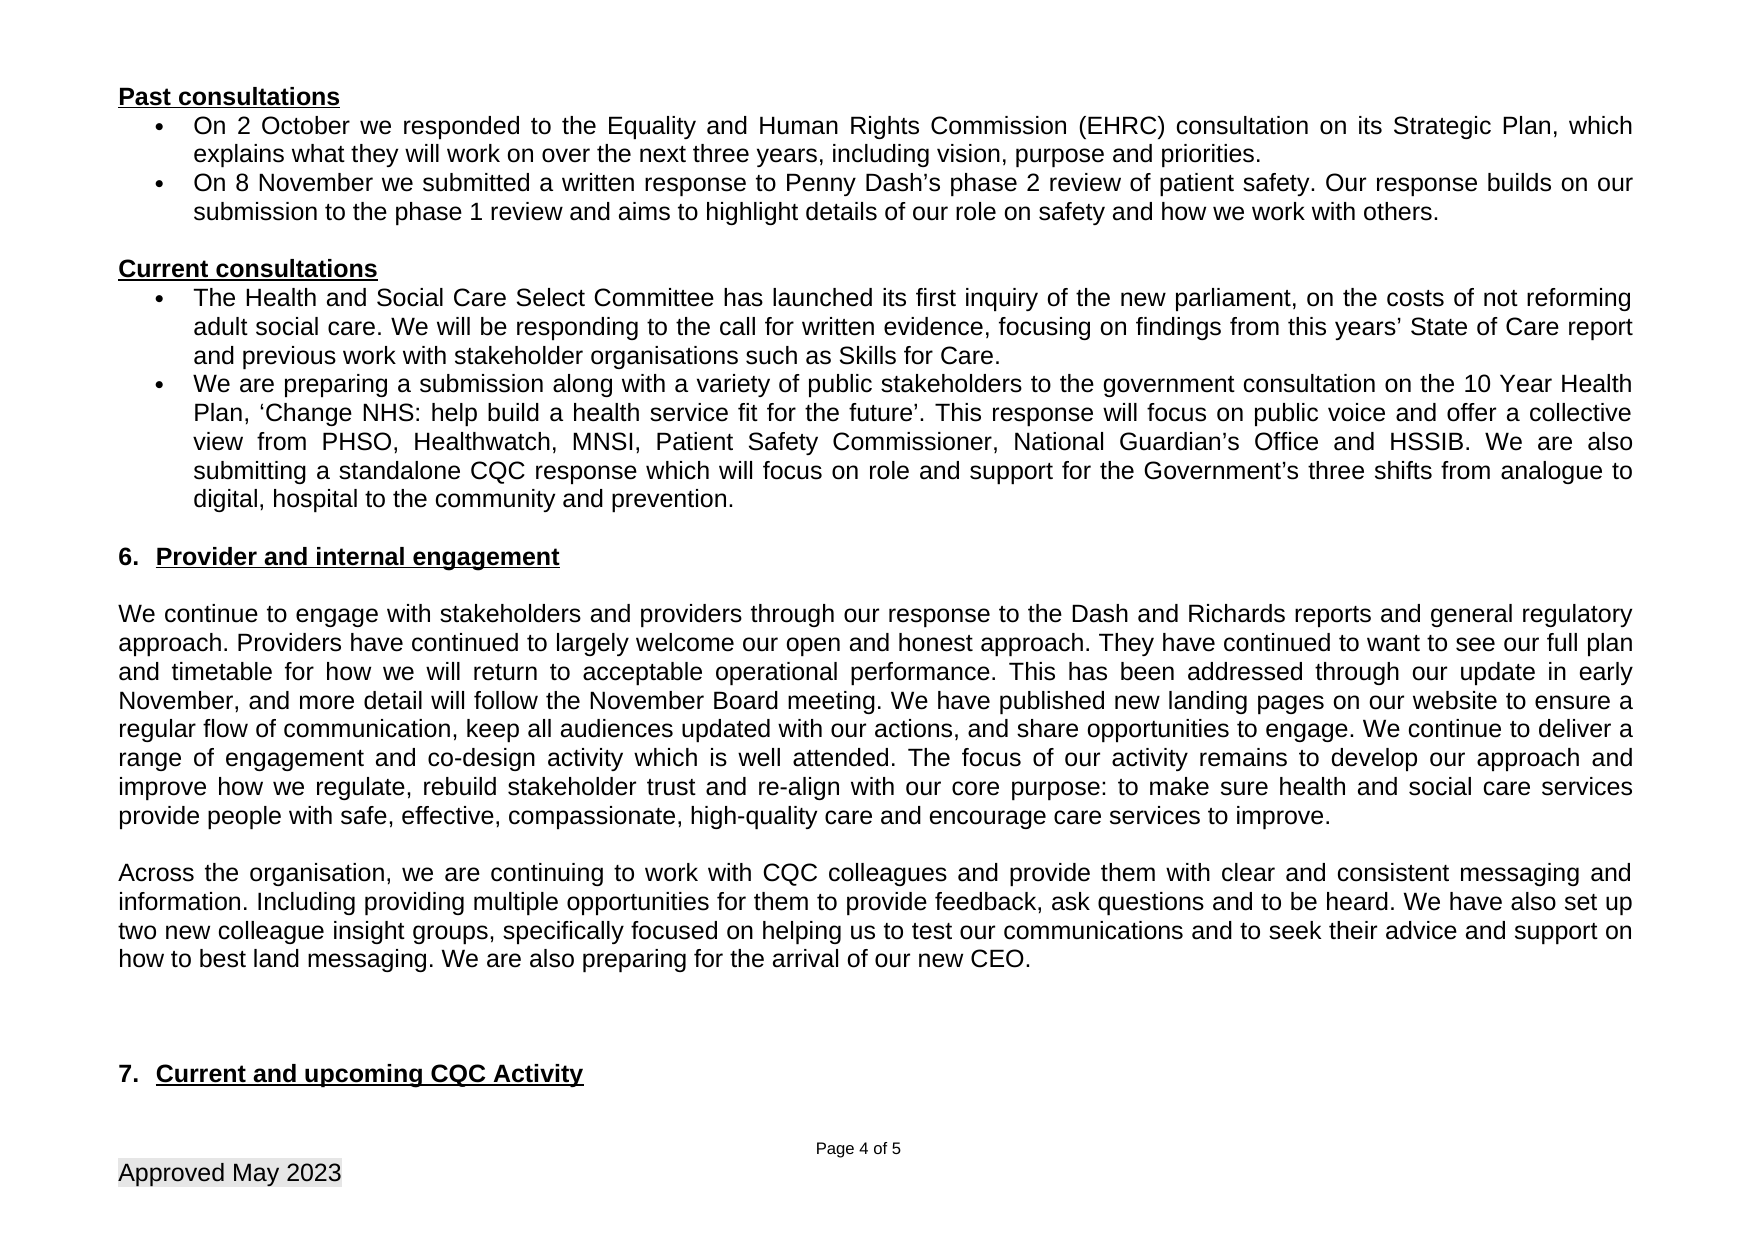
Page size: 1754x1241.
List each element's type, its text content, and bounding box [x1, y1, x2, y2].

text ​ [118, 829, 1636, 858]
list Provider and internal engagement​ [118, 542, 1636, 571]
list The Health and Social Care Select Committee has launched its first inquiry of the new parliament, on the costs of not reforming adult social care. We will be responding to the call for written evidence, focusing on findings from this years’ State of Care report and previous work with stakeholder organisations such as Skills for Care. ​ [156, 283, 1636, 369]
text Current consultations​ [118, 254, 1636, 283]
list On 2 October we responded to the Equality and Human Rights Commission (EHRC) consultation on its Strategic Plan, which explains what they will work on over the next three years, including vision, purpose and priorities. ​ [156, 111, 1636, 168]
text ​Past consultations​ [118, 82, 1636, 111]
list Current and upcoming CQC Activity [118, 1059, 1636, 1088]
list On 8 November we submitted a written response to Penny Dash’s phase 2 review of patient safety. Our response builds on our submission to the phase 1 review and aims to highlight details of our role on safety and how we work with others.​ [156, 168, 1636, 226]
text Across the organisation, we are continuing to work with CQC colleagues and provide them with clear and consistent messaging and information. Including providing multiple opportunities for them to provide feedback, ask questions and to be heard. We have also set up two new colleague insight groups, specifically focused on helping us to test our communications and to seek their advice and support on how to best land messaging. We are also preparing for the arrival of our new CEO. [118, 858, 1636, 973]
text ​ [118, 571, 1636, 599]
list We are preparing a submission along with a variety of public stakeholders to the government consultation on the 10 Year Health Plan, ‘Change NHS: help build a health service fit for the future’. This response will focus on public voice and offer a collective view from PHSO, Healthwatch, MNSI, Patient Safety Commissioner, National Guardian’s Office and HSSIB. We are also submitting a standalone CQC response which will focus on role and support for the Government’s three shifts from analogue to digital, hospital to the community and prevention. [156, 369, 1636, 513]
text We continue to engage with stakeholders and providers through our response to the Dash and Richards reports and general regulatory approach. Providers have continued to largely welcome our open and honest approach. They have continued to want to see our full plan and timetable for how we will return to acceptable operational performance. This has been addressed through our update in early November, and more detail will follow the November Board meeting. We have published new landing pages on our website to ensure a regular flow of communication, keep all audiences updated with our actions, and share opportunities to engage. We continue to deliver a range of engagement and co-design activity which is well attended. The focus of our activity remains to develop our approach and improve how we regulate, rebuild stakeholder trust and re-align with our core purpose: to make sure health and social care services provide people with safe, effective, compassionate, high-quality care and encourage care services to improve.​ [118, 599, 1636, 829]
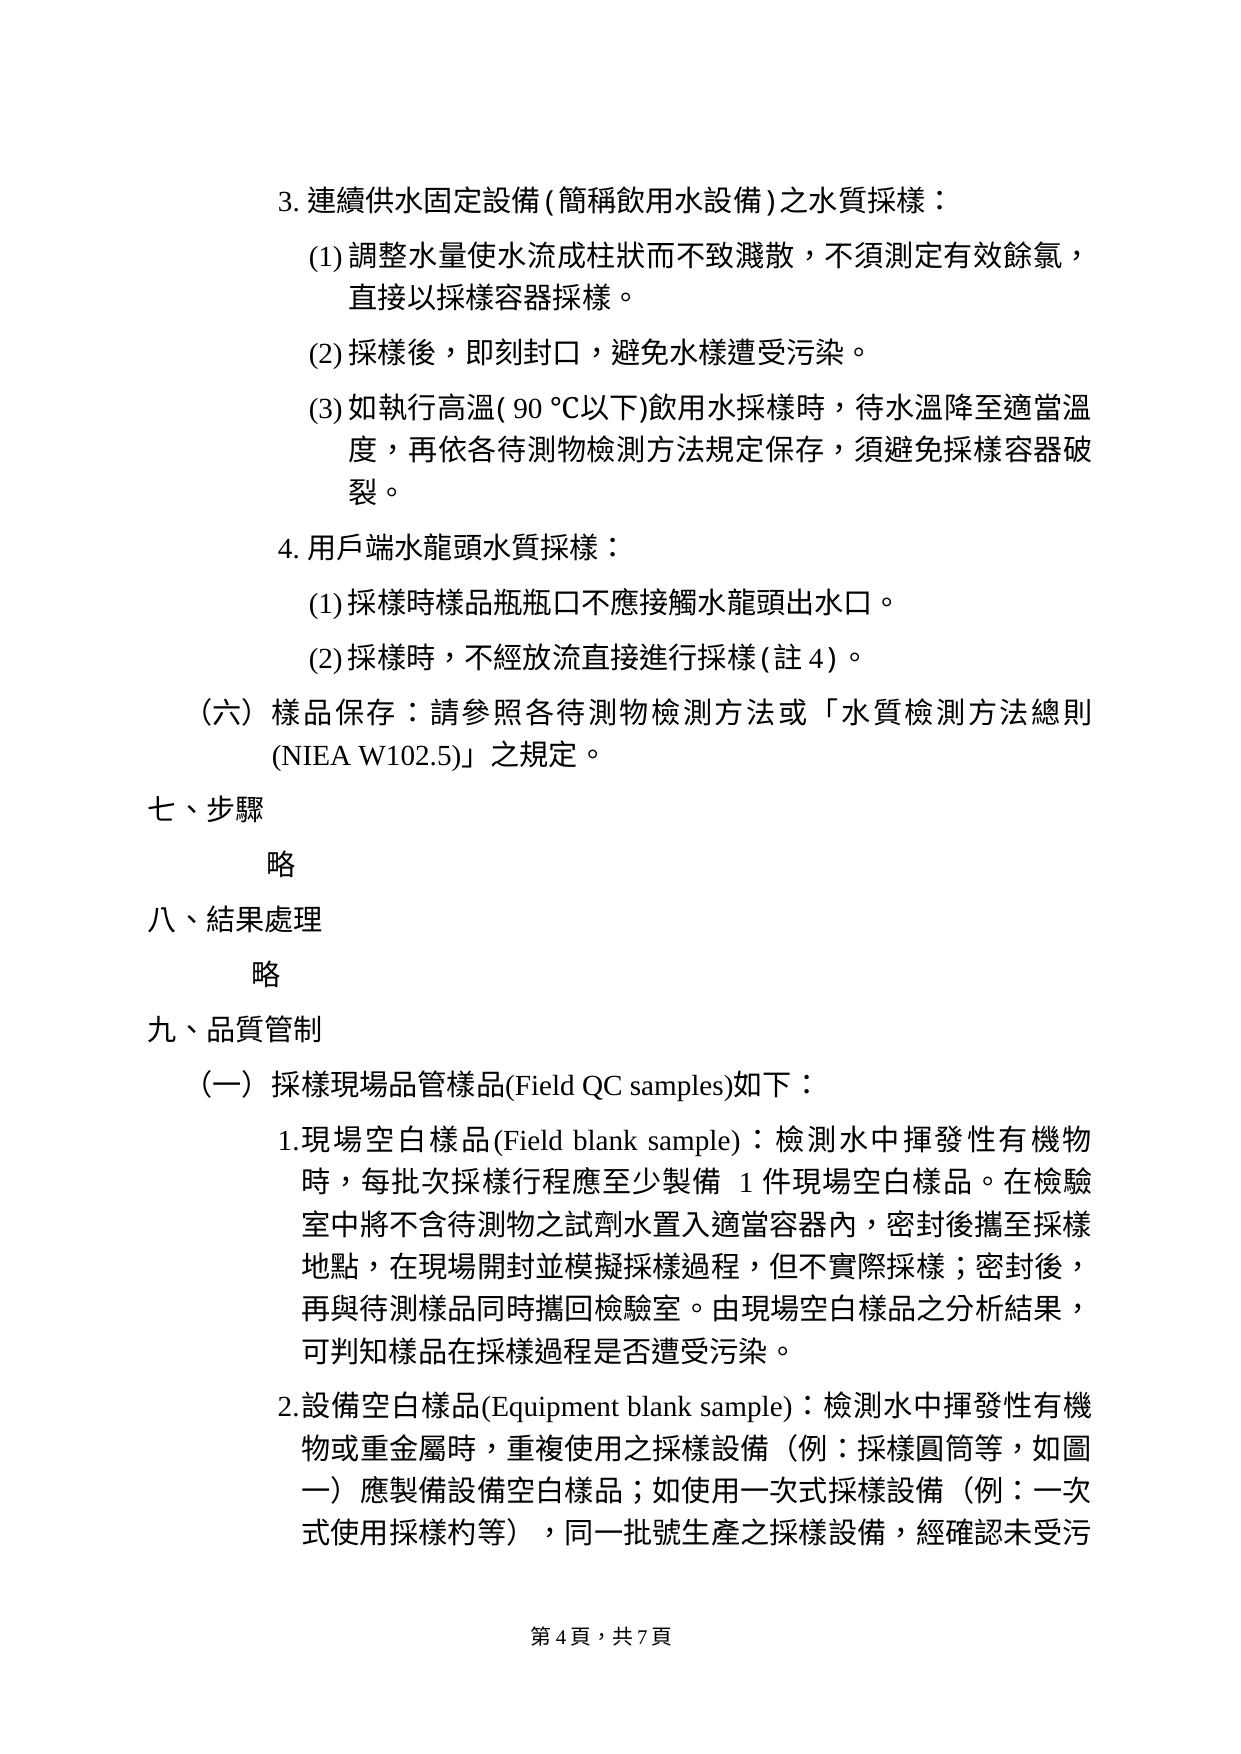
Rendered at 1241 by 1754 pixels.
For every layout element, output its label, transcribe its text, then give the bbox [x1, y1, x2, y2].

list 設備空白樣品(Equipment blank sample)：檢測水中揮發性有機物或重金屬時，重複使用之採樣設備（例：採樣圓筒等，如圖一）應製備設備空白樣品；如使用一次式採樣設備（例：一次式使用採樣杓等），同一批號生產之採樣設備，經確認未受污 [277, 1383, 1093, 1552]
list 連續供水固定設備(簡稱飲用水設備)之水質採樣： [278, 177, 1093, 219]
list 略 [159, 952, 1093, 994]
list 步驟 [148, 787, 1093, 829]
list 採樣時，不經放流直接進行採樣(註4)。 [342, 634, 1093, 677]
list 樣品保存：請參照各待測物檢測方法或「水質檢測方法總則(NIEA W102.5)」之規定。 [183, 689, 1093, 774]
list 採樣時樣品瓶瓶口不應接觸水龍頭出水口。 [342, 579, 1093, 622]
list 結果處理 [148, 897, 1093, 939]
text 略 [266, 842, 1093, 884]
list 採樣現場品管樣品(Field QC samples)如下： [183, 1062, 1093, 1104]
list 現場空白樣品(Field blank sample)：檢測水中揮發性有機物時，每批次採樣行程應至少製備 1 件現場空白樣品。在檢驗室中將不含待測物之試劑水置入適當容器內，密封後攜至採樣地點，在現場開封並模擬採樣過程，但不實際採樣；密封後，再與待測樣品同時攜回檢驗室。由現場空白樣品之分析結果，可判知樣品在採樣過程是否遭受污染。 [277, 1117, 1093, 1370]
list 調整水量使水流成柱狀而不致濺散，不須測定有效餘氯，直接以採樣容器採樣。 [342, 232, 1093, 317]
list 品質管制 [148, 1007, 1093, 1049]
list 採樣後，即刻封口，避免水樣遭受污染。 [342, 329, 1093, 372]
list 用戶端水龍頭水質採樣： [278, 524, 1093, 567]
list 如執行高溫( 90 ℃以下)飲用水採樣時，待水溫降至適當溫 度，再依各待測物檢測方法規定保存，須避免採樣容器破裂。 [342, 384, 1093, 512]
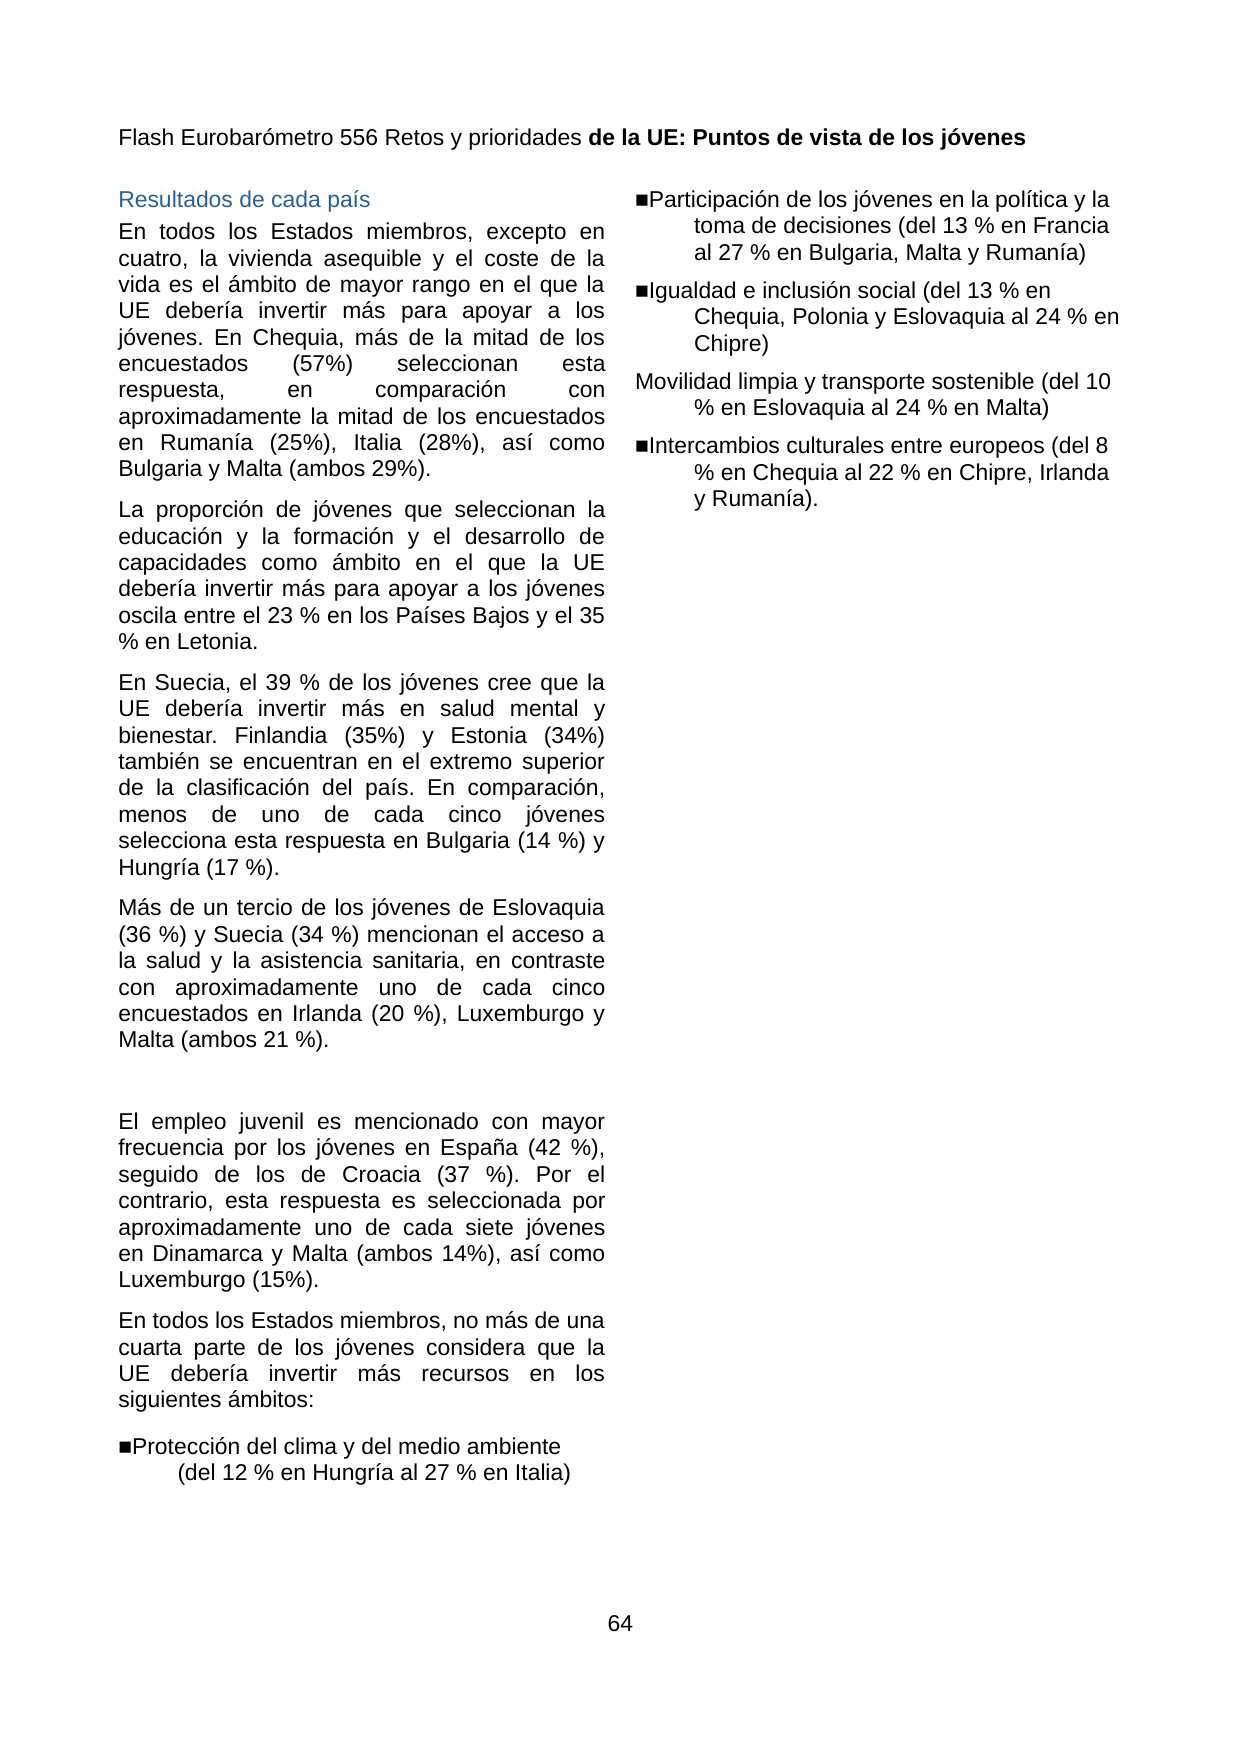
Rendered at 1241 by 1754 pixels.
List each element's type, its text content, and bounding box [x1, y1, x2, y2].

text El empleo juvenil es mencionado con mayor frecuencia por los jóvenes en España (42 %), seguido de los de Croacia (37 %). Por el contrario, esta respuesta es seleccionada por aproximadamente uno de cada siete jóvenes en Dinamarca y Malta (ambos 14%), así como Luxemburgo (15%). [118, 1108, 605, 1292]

THE TASK:
Return all the entries above word for word, leaving out the pictures.

SOLUTION BELOW:
Page size: 1754x1241.
List each element's type, its text content, and bounding box [x1, y1, x2, y2].

text ​ [118, 829, 1636, 858]
list Provider and internal engagement​ [118, 542, 1636, 571]
list The Health and Social Care Select Committee has launched its first inquiry of the new parliament, on the costs of not reforming adult social care. We will be responding to the call for written evidence, focusing on findings from this years’ State of Care report and previous work with stakeholder organisations such as Skills for Care. ​ [156, 283, 1636, 369]
text Current consultations​ [118, 254, 1636, 283]
list On 2 October we responded to the Equality and Human Rights Commission (EHRC) consultation on its Strategic Plan, which explains what they will work on over the next three years, including vision, purpose and priorities. ​ [156, 111, 1636, 168]
text ​Past consultations​ [118, 82, 1636, 111]
list Current and upcoming CQC Activity [118, 1059, 1636, 1088]
list On 8 November we submitted a written response to Penny Dash’s phase 2 review of patient safety. Our response builds on our submission to the phase 1 review and aims to highlight details of our role on safety and how we work with others.​ [156, 168, 1636, 226]
text Across the organisation, we are continuing to work with CQC colleagues and provide them with clear and consistent messaging and information. Including providing multiple opportunities for them to provide feedback, ask questions and to be heard. We have also set up two new colleague insight groups, specifically focused on helping us to test our communications and to seek their advice and support on how to best land messaging. We are also preparing for the arrival of our new CEO. [118, 858, 1636, 973]
text ​ [118, 571, 1636, 599]
list We are preparing a submission along with a variety of public stakeholders to the government consultation on the 10 Year Health Plan, ‘Change NHS: help build a health service fit for the future’. This response will focus on public voice and offer a collective view from PHSO, Healthwatch, MNSI, Patient Safety Commissioner, National Guardian’s Office and HSSIB. We are also submitting a standalone CQC response which will focus on role and support for the Government’s three shifts from analogue to digital, hospital to the community and prevention. [156, 369, 1636, 513]
text We continue to engage with stakeholders and providers through our response to the Dash and Richards reports and general regulatory approach. Providers have continued to largely welcome our open and honest approach. They have continued to want to see our full plan and timetable for how we will return to acceptable operational performance. This has been addressed through our update in early November, and more detail will follow the November Board meeting. We have published new landing pages on our website to ensure a regular flow of communication, keep all audiences updated with our actions, and share opportunities to engage. We continue to deliver a range of engagement and co-design activity which is well attended. The focus of our activity remains to develop our approach and improve how we regulate, rebuild stakeholder trust and re-align with our core purpose: to make sure health and social care services provide people with safe, effective, compassionate, high-quality care and encourage care services to improve.​ [118, 599, 1636, 829]
Rendered at 1241 by 1754 pixels.
For every layout element, output its label, transcribe its text, then give the bbox [x1, y1, x2, y2].

list 設備空白樣品(Equipment blank sample)：檢測水中揮發性有機物或重金屬時，重複使用之採樣設備（例：採樣圓筒等，如圖一）應製備設備空白樣品；如使用一次式採樣設備（例：一次式使用採樣杓等），同一批號生產之採樣設備，經確認未受污 [277, 1383, 1093, 1552]
list 連續供水固定設備(簡稱飲用水設備)之水質採樣： [278, 177, 1093, 219]
list 略 [159, 952, 1093, 994]
list 步驟 [148, 787, 1093, 829]
list 採樣時，不經放流直接進行採樣(註4)。 [342, 634, 1093, 677]
list 樣品保存：請參照各待測物檢測方法或「水質檢測方法總則(NIEA W102.5)」之規定。 [183, 689, 1093, 774]
list 採樣時樣品瓶瓶口不應接觸水龍頭出水口。 [342, 579, 1093, 622]
list 結果處理 [148, 897, 1093, 939]
text 略 [266, 842, 1093, 884]
list 採樣現場品管樣品(Field QC samples)如下： [183, 1062, 1093, 1104]
list 現場空白樣品(Field blank sample)：檢測水中揮發性有機物時，每批次採樣行程應至少製備 1 件現場空白樣品。在檢驗室中將不含待測物之試劑水置入適當容器內，密封後攜至採樣地點，在現場開封並模擬採樣過程，但不實際採樣；密封後，再與待測樣品同時攜回檢驗室。由現場空白樣品之分析結果，可判知樣品在採樣過程是否遭受污染。 [277, 1117, 1093, 1370]
list 調整水量使水流成柱狀而不致濺散，不須測定有效餘氯，直接以採樣容器採樣。 [342, 232, 1093, 317]
list 品質管制 [148, 1007, 1093, 1049]
list 採樣後，即刻封口，避免水樣遭受污染。 [342, 329, 1093, 372]
list 用戶端水龍頭水質採樣： [278, 524, 1093, 567]
list 如執行高溫( 90 ℃以下)飲用水採樣時，待水溫降至適當溫 度，再依各待測物檢測方法規定保存，須避免採樣容器破裂。 [342, 384, 1093, 512]
Rendered at 1241 by 1754 pixels.
List each element's type, its text content, and bounding box [x1, y1, x2, y2].

text El empleo juvenil es mencionado con mayor frecuencia por los jóvenes en España (42 %), seguido de los de Croacia (37 %). Por el contrario, esta respuesta es seleccionada por aproximadamente uno de cada siete jóvenes en Dinamarca y Malta (ambos 14%), así como Luxemburgo (15%). [118, 1108, 605, 1292]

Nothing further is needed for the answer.